SERANG, iNewsBanten — Kepala Desa Parakan, Kecamatan Jawilan, Kabupaten Serang, Nana Sutisna (48), didakwa melakukan tindak pidana korupsi dana Corporate Social Responsibility (CSR) senilai Rp1,37 miliar. Jumat, (21/08/2026).
Dakwaan tersebut dibacakan Jaksa Penuntut Umum (JPU) Kejaksaan Negeri (Kejari) Serang, Dini Nabilah, dalam persidangan di Pengadilan Tindak Pidana Korupsi (Tipikor) pada Pengadilan Negeri Serang.
Dalam dakwaannya, jaksa menyebut Nana mengalihkan pola penyaluran dana CSR PT Wahana Pamunah Limbah Industri (WPLI), yang sebelumnya diberikan langsung kepada warga miskin, menjadi dana yang dikelola oleh Pemerintah Desa Parakan.
Namun, dana tersebut disebut tidak disetorkan ke rekening kas desa dan tidak dimasukkan dalam Anggaran Pendapatan dan Belanja Desa (APBDes).

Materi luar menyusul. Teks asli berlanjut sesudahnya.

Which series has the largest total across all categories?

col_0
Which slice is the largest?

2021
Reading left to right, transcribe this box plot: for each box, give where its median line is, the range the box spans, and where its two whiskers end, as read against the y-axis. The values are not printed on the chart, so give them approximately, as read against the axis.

“Terdakwa secara melawan hukum melakukan perbuatan memperkaya diri sendiri, orang lain, atau korporasi yang merugikan keuangan negara atau perekonomian negara,” ujar Dini saat membacakan dakwaan.
Menurut jaksa, sebelum Nana menjabat sebagai kepala desa, PT WPLI menyalurkan bantuan CSR secara langsung kepada warga miskin Desa Parakan. Besaran bantuan yang diterima setiap warga berkisar Rp100 ribu hingga Rp200 ribu.